▶ Task goal
Write out the passage on the mental health effects of COVID-19 word for word, from "Effects on COVID-19" up to and including "acute COVID-19 infection.".

▶ Reading passage
Effects on COVID-19 patients

COVID-19 infection itself can affect the brain and lead to neurological effects like agitation and delirium, but severe dysfunctions are rare, says the document. COVID-19 ’s neurological effects are not completely clear yet. However, psychological effects are more common, due to traumatic memories of suffering from COVID-19 , isolation and stigma, etc. High rates of anxiety, depression and stress-related disorders are being reported from those who recovered from acute COVID-19 infection.

This is similar to what was reported during MERS and SARS outbreaks, with survivors having symptoms even a year after recovery. In the case of SARS, nearly half the survivors had PTSD symptoms, says the NIMHANS document. (However, SARS and MERS had much higher death rates compared to COVID-19 , hence the effects can’t be directly generalised). Brain fog – a state of reduced cognitive functioning – is also being increasingly recognised among COVID-19 survivors.

Mental health of some is more affected

While almost everyone is facing mental health effects of COVID, some already vulnerable groups are even more affected. These include:

Children and adolescents: According to various studies, lockdown restrictions are causing some children to be attention-seeking and have higher dependency on parents. Additions like gaming behaviour, uncertainty about the future due to exam postponement, etc are seen in teenagers.

The NIMHANS document quotes a study from China among 2,330 children, which found that around 22 percent reported depressive symptoms and 19 percent reported anxiety symptoms during COVID. Another study from China among over 8000 adolescents cited the prevalence as 43 percent and 37 percent respectively.

An Indian study which specifically focused on children in isolation/quarantine found that 30 percent of them met the criteria for PTSD. Children who lose their parents have a higher risk of developing mood disorders, psychosis, death by suicide in adulthood, says the NIMHANS report. Also, children with physical or mental disabilities are more affected during COVID since services to them have been almost cut off.

▶ Record extracts
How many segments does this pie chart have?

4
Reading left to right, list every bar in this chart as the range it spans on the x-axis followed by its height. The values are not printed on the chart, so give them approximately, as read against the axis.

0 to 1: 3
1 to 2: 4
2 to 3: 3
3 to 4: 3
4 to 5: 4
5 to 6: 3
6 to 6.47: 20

▶ Expected output
Effects on COVID-19 patients

COVID-19 infection itself can affect the brain and lead to neurological effects like agitation and delirium, but severe dysfunctions are rare, says the document. COVID-19 ’s neurological effects are not completely clear yet. However, psychological effects are more common, due to traumatic memories of suffering from COVID-19 , isolation and stigma, etc. High rates of anxiety, depression and stress-related disorders are being reported from those who recovered from acute COVID-19 infection.